··· TEXTO SELECIONADO ···

Outro "aventureiro" nacional, a Fiat Idea Adventure, também está presente naqueles mercados. Na Argentina, com o pacote de segurança (bolsas infláveis e sistema antitravamento ABS) e o bloqueio de diferencial que aqui vêm de série, a minivan custa 77.350 pesos ou R$ 37.200; no México vem com ABS, bancos revestidos em couro e garantia de dois anos (o dobro da nossa) por apenas 197.900 pesos ou R$ 28.400. Aos brasileiros, com bolsas e ABS, mas sem couro, custa R$ 56.900, que são 52% a mais que o preço argentino e o dobro do valor mexicano. Para fechar com as "quatro grandes", um Fiesta sedã 1,6 começa em 53.080 pesos (R$ 25.500) na Argentina e 145.400 pesos (R$ 20.750) no México, no segundo caso já com ar-condicionado, que aqui é opcional. No Brasil ele parte de R$ 37.650, portanto 47% a mais que no país vizinho e 81% acima do mercado mexicano. Se serve de consolo, o motor flexível do "nosso" tem de 11 a 13 cv adicionais às unidades a gasolina usadas nos outros...

Em todos esses casos, os preços do mercado brasileiro estão isentos de Imposto de Importação por ser tratar de produtos nacionais. Sobre carros importados, com exceção dos trazidos do México e dos países do Mercosul, incide a alíquota de 35% e é natural que os preços subam. Só que sobem demais — sinal de que se ganha muito vendendo carros por aqui, mesmo quando o governo exige uma fatia mais generosa do bolo.

O pequeno Smart Fortwo com motor turbo de 84 cv, em versão fechada, custa no México US$ 14.950 ou R$ 27.750 (não é vendido na Argentina), e aqui, R$ 57.900 — mais que o dobro. O Audi A4 V6 de 3,2 litros com tração integral sai a US$ 77.350 (R$ 143.500) aos argentinos, US$ 52.600 (R$ 97.600) aos mexicanos e R$ 238.500 aos brasileiros, que pagam 66% mais que os primeiros e 144% mais que os segundos. Está vermelho de raiva? Pois ficará roxo com o próximo exemplo. O sedã superesportivo BMW M5, uma fera de mais de 500 cv no motor V10, custa no Brasil R$ 554.000; no México, US$ 117.400 ou R$ 218.000; e na Argentina, US$ 171.900 ou R$ 319.000. Isso significa que nosso preço é 73% mais alto que o dos argentinos e espantosos 155% maior que o dos mexicanos. Isso mesmo: paga-se aqui o valor de dois carros e meio naquele país. Não há Imposto de Importação que justifique tamanha diferença!

··· DADOS DISPONÍVEIS ···

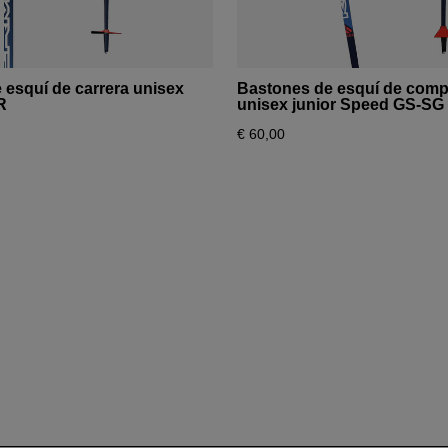
version
for
España
.
 esquí de carrera unisex
Bastones de esquí de comp
R
unisex junior Speed GS-SG
We
€ 60,00
recommend
visiting
the
website
version
for
United
States
.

···

● **ITEM DA TAREFA A**:
Responda com base no texto sobre preços de carros:
(i) Por quantos pesos a Fiat Idea Adventure é vendida no México?
(ii) Qual é a alíquota de Imposto de Importação sobre carros importados que não vêm do México nem do Mercosul?
(iii) Quanto custa o BMW M5 no Brasil?
● **ITEM DA TAREFA B**: Retome o texto sobre preços de carros a partir do ponto em que ele termina.

● **RESULTADO A**:
(i) 197.900 pesos.
(ii) 35%.
(iii) R$ 554.000.

● **RESULTADO B**:
O que explica todo esse quadro é algo mais difícil de expressar em números, mas que está muito claro: aceitamos pagar caro — muitas vezes por automóveis inferiores — desde o início de nossa indústria. Mesmo que a concorrência tenha aumentado tremendamente em termos de número de marcas no mercado, cada uma delas sente-se à vontade para acomodar seus preços em altos patamares. O tema "por que nossos carros custam tanto", recorrente na imprensa desde muitas décadas atrás, desperta curiosidade ou mesmo revolta por algum tempo, mas logo é esquecido e nada faz a situação mudar. Os índices de produção e vendas da indústria falam por si.

Pagar mais, muito mais talvez esteja mesmo no destino dos brasileiros.

O Gol nacional vendido no México sai por R$ 16.000, ante R$ 34.500 do mercado brasileiro. Mais que o dobro para um carro ser vendido em seu próprio país em vez de fazer uma longa jornada!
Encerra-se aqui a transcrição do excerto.